▸ WORK TO BE COMPLETED
For each line in the data below that has the word "Agnes", copy that line.

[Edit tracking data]
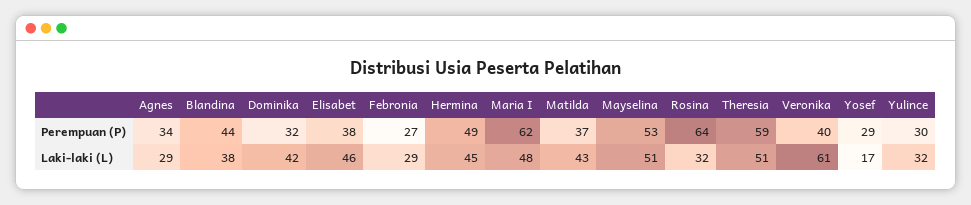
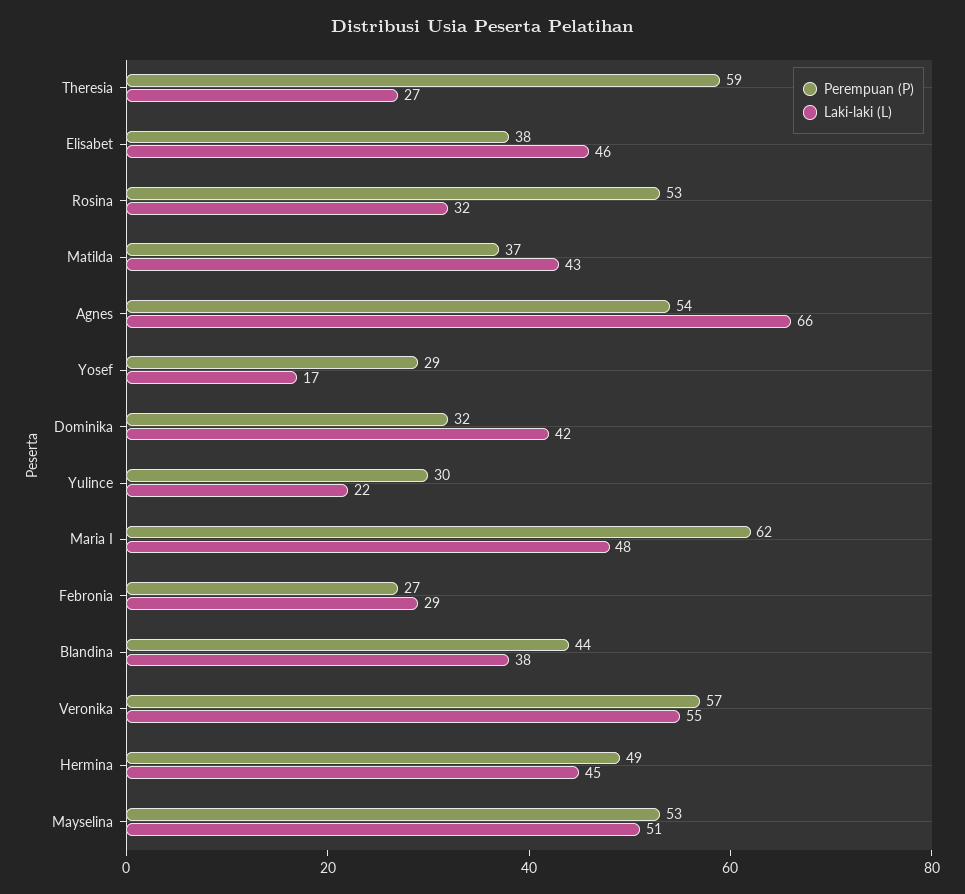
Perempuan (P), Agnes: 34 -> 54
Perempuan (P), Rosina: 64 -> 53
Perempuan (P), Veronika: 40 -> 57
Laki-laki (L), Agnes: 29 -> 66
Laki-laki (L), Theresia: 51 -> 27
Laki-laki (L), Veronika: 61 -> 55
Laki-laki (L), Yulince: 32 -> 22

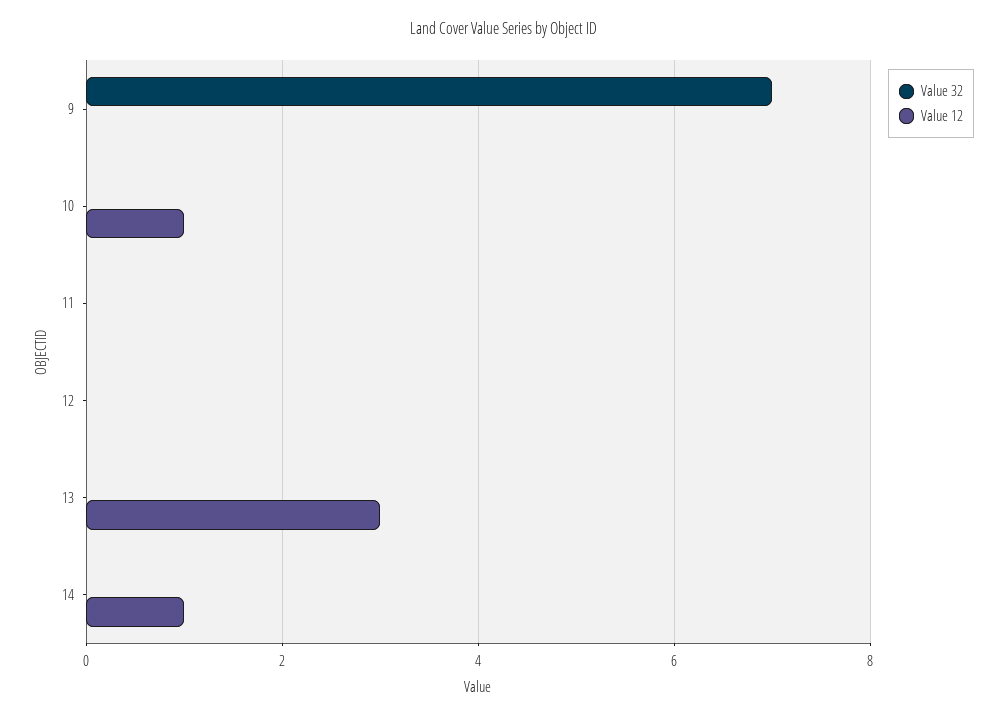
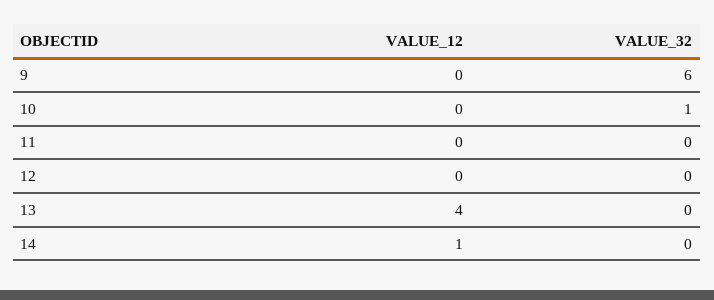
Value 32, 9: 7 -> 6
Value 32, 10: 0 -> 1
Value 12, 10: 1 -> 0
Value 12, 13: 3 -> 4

▸ SOLUTION TO THIS EXERCISE
Perempuan (P), Agnes: 34 -> 54
Laki-laki (L), Agnes: 29 -> 66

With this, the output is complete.